A little while ago, I looked at a recent (and very strong) example of the Evil Kids movie. I mentioned some of the big names in the field (The Omen, the original Village of the Damned, The Bad Seed), but today, for your consideration, a half-forgotten effort from 1974 (smack in the midst of the golden era of grindhouse and drive-in sleaze): Devil Times Five.
Also known as People Toys and The Horrible House on the Hill, this cheap but satisfyingly unpleasant little movie sees a bus overturn, unleashing five homicidally demented children. They make their way through the snow to an isolated resort, whose only residents are the tycoon Papa Doc (Gene Evans, sporting a character name that is oh-so-tasteful), and his assorted squabbling relatives and associates. The children are taken in, and waste no time in bumping off the adults one by one by means mundane (hatchet to the head), creative (bizarre death swing contraption), and just plain wrong (one woman is drowned in the bathtub while pirana are dumped in with her).

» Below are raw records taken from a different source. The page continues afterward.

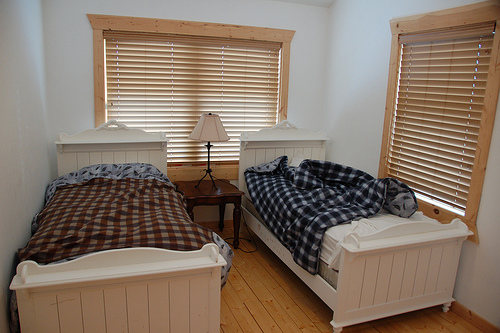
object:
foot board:
[327, 217, 473, 333]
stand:
[232, 205, 242, 251]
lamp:
[187, 113, 230, 194]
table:
[170, 179, 247, 249]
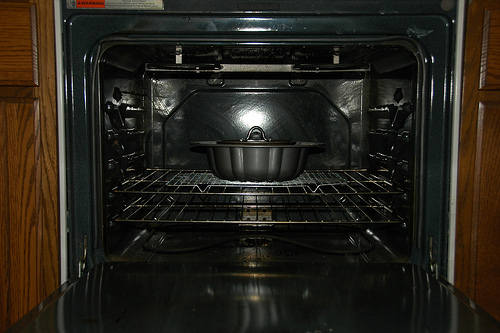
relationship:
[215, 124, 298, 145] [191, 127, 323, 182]
lid covering baking pan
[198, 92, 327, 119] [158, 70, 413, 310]
wall supporting oven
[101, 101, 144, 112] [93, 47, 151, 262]
ridge built into wall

There is nothing hugely exceptional about the film. It isn’t a lost classic, by any means. Much of the production values and performances wouldn’t be out of place in a TV movie of the same vintage, with only the gore and occasional nudity identifying the film as a theatrical release. Still and all, there are plenty of things to like here, even elements that aren’t entirely successful.
Let’s start with an example of the former. When the driver of the bus staggers into the basement of the lodge, he is ambushed by the kids. The picture goes black-and-white, the action switches to slow-motion, and the murder goes on and on and on, lasting several minutes of screen time. It’s too much. The scene ceases to be horrifying (if, in fact, it ever was), and turns into a curiosity. How long, one wonders is this going to go on? Why is this violence strangely soothing? Why am I falling asleep? But this very oddity gives the film a bit of character.
Other elements, speaking of character, work better. Consider a little scene fairly late in the film. Our sympathetic couple in the film are Rick (Taylor Lacher) and Julie (Joan McCall, who would later star in Grizzly and subsequently co-write another bear movie: Predator: The Concert). Julie and Papa Doc’s sluttish wife Lovely (Carolyn Stellar) engage in a cat-fight after Lovely claims not only to have slept with Rick before he and Julie were an item, but that she could have him again should she wish it. (This after she puts the moves on the mentally handicapped handyman – classy!) So we’re not all surprised when, later in the film, a drunk Lovely horns in on Rick as he emerges from the shower. Now, were the film to play out according to expectations, Rick would … how shall I put this… suffer a momentary lapse of reason, thus allowing the film to get an extra bit of exploitable flesh on screen at the expense of audience sympathy. Instead, rather refreshingly, Rick shows no sign of temptation whatsoever, and disposes of the attempted seduction with long-suffering good humour.
And there is a fair bit of humour going on, particularly around the ineffectual Harvey (Sorrell Brooke). Even the non-homicidal eccentricities of the kinds have some wit to them: one is disguised as a nun, one totes a toy gun and speaks in military slang, and yet another (Leif Garrett) is narcissistically consumed with his looks. All of this fun comes to a crashing halt, of course, as the slaughter mounts, culminating in an ending that is very much of its decade, if you know what I mean.
So exploitation fans could do far worse than to track this down. It’s available from a couple of sources. Code Red has released a cleaned-up letterboxed version. The one seen for this column is one of the fifty films included in the Tales of Terror pack. It’s a full-screen edition, from a print that is watchable but whose flaws rather add to the grindhouse experience.